🤖 AI Summary
Existing GraphRAG approaches struggle to balance accuracy and efficiency in multi-hop reasoning due to the high computational cost of graph traversal and semantic noise introduced by LLM-based summarization. To address these limitations, this work proposes the HyperNode abstraction mechanism, which constructs structured reasoning paths through iterative knowledge-triplet-based path building and employs a logic-path-guided evidence localization strategy to directly map to relevant source text segments. This approach eliminates the need for random walks and avoids semantic distortion while preserving knowledge completeness.
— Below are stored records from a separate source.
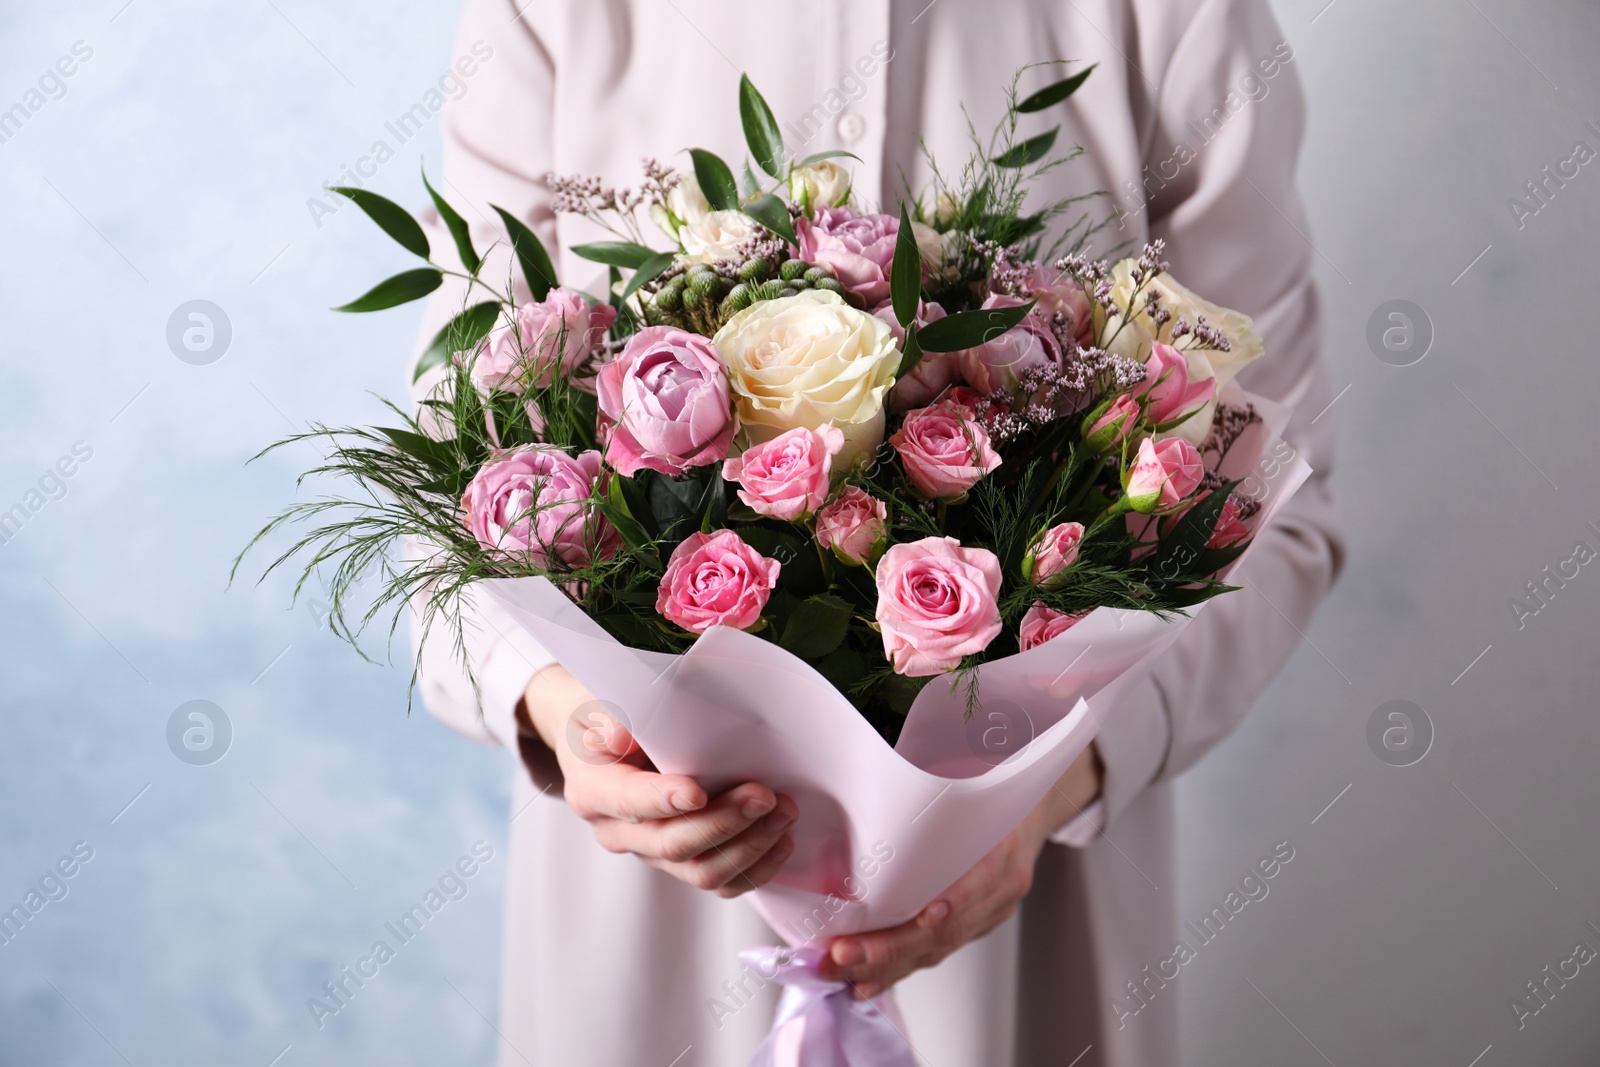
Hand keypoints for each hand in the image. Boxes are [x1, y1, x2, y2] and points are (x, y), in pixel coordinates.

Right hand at [519, 665, 796, 897]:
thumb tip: (621, 736)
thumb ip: (613, 718)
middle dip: (723, 823)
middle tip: (763, 796)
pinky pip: (720, 882)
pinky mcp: (679, 862)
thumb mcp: (598, 704)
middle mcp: (619, 831)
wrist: (597, 736)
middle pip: (672, 844)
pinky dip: (755, 867)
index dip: (662, 800)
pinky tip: (781, 841)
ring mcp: (650, 852)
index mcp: (594, 791)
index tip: (698, 792)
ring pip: (701, 871)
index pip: (628, 803)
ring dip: (749, 847)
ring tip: (783, 814)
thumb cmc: (604, 715)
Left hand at [820, 743, 1102, 997]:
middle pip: (947, 928)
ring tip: (839, 973)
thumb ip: (938, 789)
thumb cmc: (992, 780)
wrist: (1034, 803)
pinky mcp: (979, 924)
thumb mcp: (974, 773)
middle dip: (890, 947)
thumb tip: (876, 781)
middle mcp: (1004, 885)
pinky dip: (898, 969)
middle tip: (840, 953)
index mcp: (1005, 843)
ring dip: (884, 966)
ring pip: (938, 949)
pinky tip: (864, 982)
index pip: (979, 880)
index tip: (919, 918)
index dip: (950, 903)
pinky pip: (937, 952)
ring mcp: (994, 910)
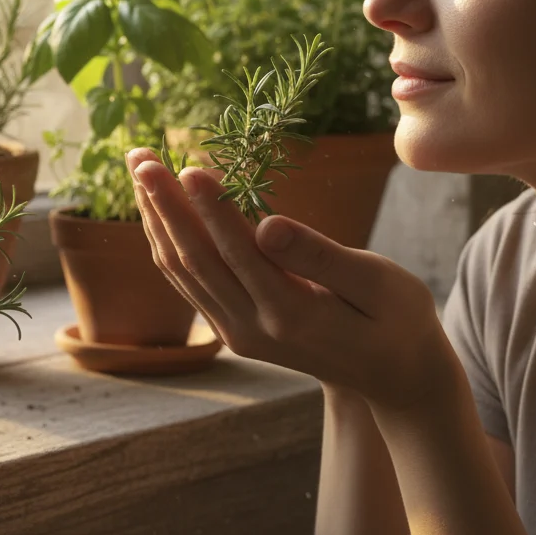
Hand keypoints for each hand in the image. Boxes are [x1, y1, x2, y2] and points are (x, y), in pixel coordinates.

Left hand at [126, 148, 453, 411]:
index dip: (210, 208)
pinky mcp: (230, 329)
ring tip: (139, 168)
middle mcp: (252, 328)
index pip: (237, 253)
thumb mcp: (377, 283)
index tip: (185, 166)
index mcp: (292, 314)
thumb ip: (320, 255)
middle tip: (140, 157)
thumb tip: (267, 226)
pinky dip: (166, 241)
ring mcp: (236, 332)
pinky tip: (155, 208)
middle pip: (195, 260)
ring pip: (182, 270)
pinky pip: (187, 281)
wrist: (392, 378)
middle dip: (164, 205)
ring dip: (156, 218)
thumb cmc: (397, 319)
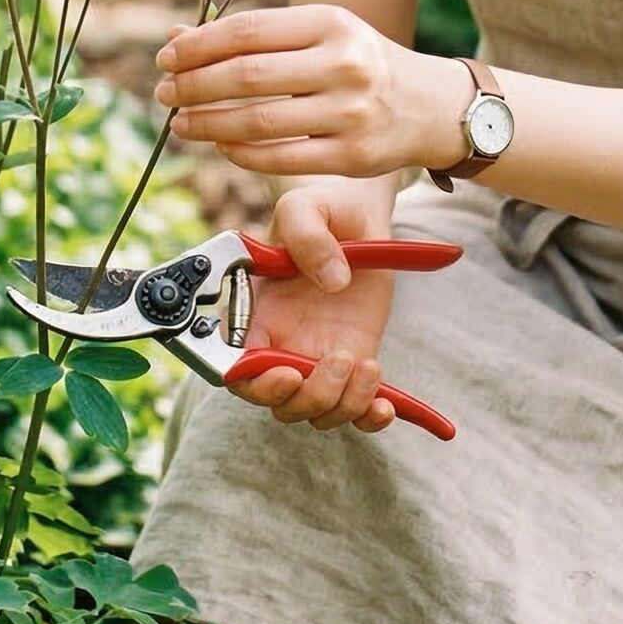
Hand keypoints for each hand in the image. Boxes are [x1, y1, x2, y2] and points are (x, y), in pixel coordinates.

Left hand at [153, 5, 457, 179]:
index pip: (248, 31)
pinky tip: (220, 145)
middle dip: (193, 86)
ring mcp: (349, 112)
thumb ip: (253, 37)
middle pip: (246, 76)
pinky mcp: (352, 156)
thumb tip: (176, 37)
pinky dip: (240, 154)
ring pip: (257, 122)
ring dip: (207, 124)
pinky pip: (280, 159)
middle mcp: (343, 64)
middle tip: (164, 93)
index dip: (198, 46)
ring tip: (180, 123)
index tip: (166, 58)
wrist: (431, 106)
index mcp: (331, 23)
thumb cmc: (362, 63)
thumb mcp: (319, 34)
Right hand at [228, 178, 402, 432]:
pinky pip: (355, 408)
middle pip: (279, 401)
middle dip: (308, 395)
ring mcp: (316, 356)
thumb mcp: (306, 206)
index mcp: (256, 313)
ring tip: (369, 366)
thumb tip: (332, 280)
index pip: (236, 368)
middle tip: (339, 359)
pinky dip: (368, 417)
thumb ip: (306, 234)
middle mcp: (281, 342)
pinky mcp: (352, 362)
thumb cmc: (321, 209)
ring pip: (316, 411)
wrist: (357, 217)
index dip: (255, 383)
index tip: (286, 373)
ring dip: (343, 403)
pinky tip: (385, 405)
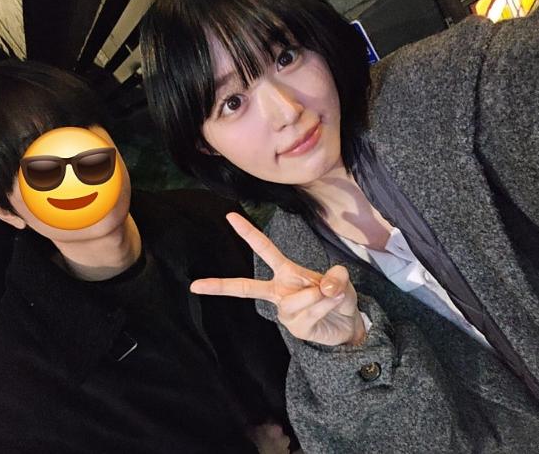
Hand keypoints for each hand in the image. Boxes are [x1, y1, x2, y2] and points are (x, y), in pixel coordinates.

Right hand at [191, 213, 365, 345]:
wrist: (348, 325)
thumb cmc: (338, 297)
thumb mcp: (341, 279)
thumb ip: (335, 277)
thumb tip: (324, 286)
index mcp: (287, 272)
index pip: (265, 249)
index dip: (248, 232)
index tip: (230, 217)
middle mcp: (281, 290)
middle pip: (248, 287)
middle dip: (222, 285)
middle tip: (196, 285)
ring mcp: (285, 311)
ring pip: (294, 300)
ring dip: (318, 296)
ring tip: (331, 296)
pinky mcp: (294, 327)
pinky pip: (308, 312)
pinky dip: (324, 307)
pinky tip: (330, 307)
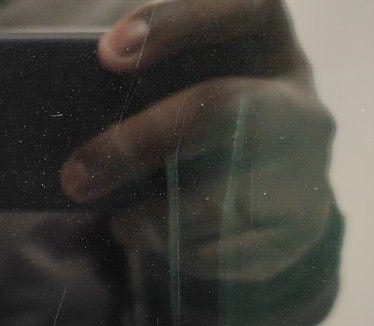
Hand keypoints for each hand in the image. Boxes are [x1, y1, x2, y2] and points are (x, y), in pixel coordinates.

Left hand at [62, 0, 334, 280]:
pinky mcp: (302, 228)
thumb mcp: (181, 86)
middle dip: (137, 143)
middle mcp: (300, 101)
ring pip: (225, 195)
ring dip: (153, 217)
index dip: (175, 23)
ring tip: (119, 226)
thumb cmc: (200, 123)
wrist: (272, 190)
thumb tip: (64, 118)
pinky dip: (182, 253)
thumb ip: (143, 84)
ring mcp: (308, 167)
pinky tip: (157, 245)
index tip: (105, 55)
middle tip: (75, 178)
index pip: (241, 8)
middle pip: (222, 109)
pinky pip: (233, 251)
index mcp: (267, 45)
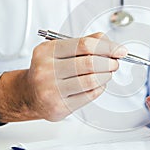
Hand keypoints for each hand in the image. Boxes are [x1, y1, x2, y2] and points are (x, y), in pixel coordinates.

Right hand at [0, 32, 127, 123]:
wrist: (29, 94)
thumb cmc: (48, 69)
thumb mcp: (59, 49)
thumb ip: (85, 42)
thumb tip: (111, 44)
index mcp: (47, 51)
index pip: (85, 45)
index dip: (108, 47)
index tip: (120, 50)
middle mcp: (47, 70)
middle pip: (90, 63)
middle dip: (109, 62)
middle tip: (114, 62)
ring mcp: (52, 91)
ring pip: (92, 81)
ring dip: (106, 76)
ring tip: (107, 72)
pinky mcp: (60, 107)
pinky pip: (89, 96)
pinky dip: (100, 88)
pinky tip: (98, 84)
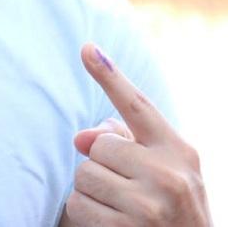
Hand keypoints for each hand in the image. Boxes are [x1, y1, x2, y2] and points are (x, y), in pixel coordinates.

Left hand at [62, 43, 212, 225]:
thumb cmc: (170, 210)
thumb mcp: (162, 172)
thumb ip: (125, 143)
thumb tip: (80, 138)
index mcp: (177, 150)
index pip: (138, 105)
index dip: (110, 75)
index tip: (86, 47)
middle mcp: (168, 175)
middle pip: (98, 147)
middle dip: (102, 166)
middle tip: (126, 189)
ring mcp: (149, 207)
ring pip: (83, 175)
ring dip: (91, 192)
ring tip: (120, 209)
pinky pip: (78, 206)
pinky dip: (85, 214)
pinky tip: (111, 225)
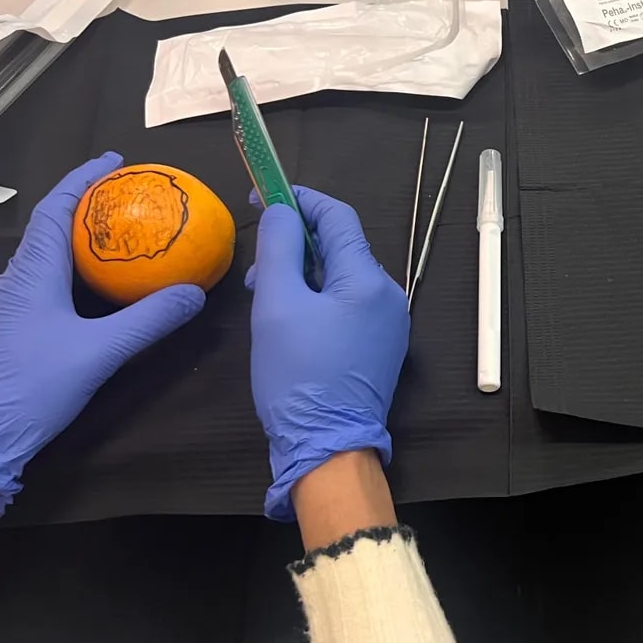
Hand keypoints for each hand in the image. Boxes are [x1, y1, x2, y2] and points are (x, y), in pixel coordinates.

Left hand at [0, 154, 206, 514]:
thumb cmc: (31, 387)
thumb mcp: (98, 353)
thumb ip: (147, 321)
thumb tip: (194, 293)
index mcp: (32, 275)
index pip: (55, 210)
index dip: (82, 181)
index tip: (113, 161)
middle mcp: (13, 284)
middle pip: (48, 232)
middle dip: (84, 210)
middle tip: (126, 202)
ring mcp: (3, 311)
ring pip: (43, 263)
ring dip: (75, 246)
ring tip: (116, 244)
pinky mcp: (3, 336)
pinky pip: (39, 290)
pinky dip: (68, 277)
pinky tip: (89, 298)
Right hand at [248, 187, 408, 520]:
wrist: (329, 448)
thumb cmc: (299, 374)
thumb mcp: (276, 305)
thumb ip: (279, 249)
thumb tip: (282, 210)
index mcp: (368, 279)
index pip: (337, 217)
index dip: (299, 199)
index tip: (263, 195)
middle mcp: (388, 296)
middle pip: (339, 248)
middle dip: (295, 244)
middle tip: (254, 263)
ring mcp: (388, 325)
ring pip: (339, 280)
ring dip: (301, 275)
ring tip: (262, 295)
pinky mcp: (379, 349)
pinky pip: (346, 308)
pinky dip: (315, 301)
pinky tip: (286, 319)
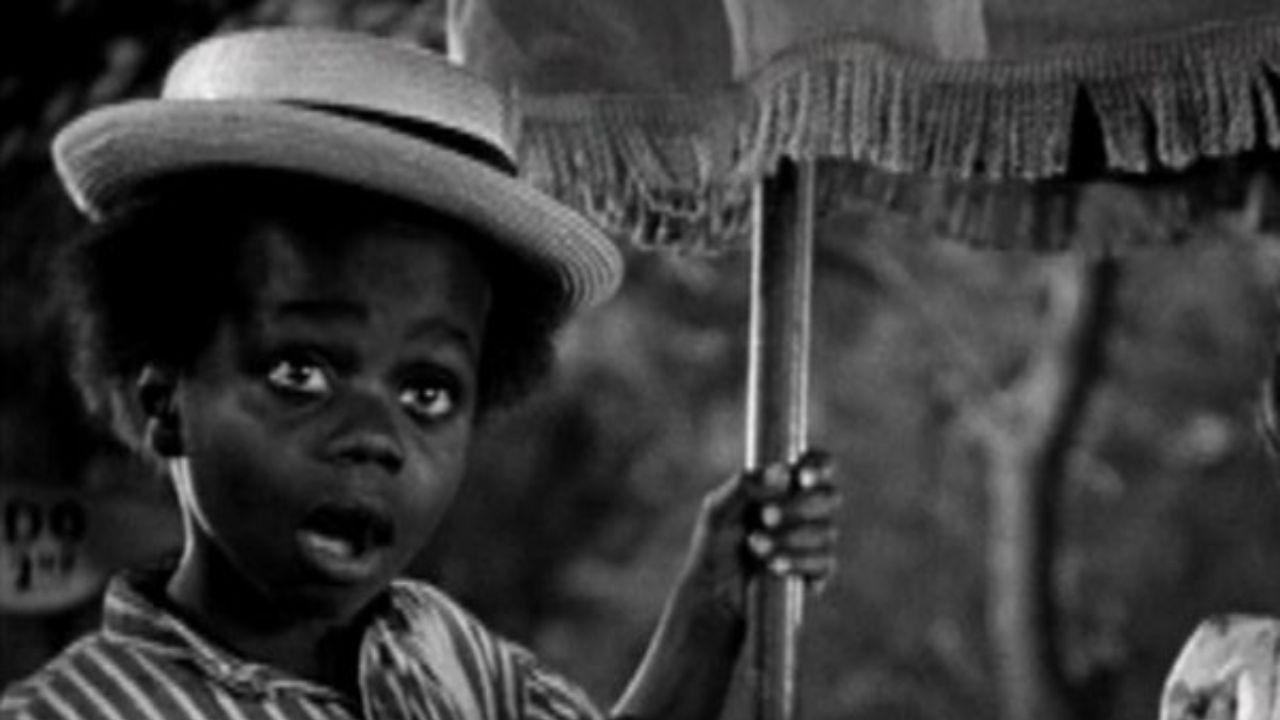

Experimental results demonstrate that the method significantly enhances retrieval efficiency and achieves superior performance across multiple single-hop and multi-hop question answering benchmarks, yielding up to a 28.8× speedup over state-of-the-art GraphRAG methods.
📝 Abstract
Large Language Models (LLMs) often struggle with inherent knowledge boundaries and hallucinations, limiting their reliability in knowledge-intensive tasks. While Retrieval-Augmented Generation (RAG) mitigates these issues, it frequently overlooks structural interdependencies essential for multi-hop reasoning. Graph-based RAG approaches attempt to bridge this gap, yet they typically face trade-offs between accuracy and efficiency due to challenges such as costly graph traversals and semantic noise in LLM-generated summaries. In this paper, we propose HyperNode Expansion and Logical Path-Guided Evidence Localization strategies for GraphRAG (HELP), a novel framework designed to balance accuracy with practical efficiency through two core strategies: 1) HyperNode Expansion, which iteratively chains knowledge triplets into coherent reasoning paths abstracted as HyperNodes to capture complex structural dependencies and ensure retrieval accuracy; and 2) Logical Path-Guided Evidence Localization, which leverages precomputed graph-text correlations to map these paths directly to the corpus for superior efficiency. HELP avoids expensive random walks and semantic distortion, preserving knowledge integrity while drastically reducing retrieval latency. Extensive experiments demonstrate that HELP achieves competitive performance across multiple simple and multi-hop QA benchmarks and up to a 28.8$\times$ speedup over leading Graph-based RAG baselines.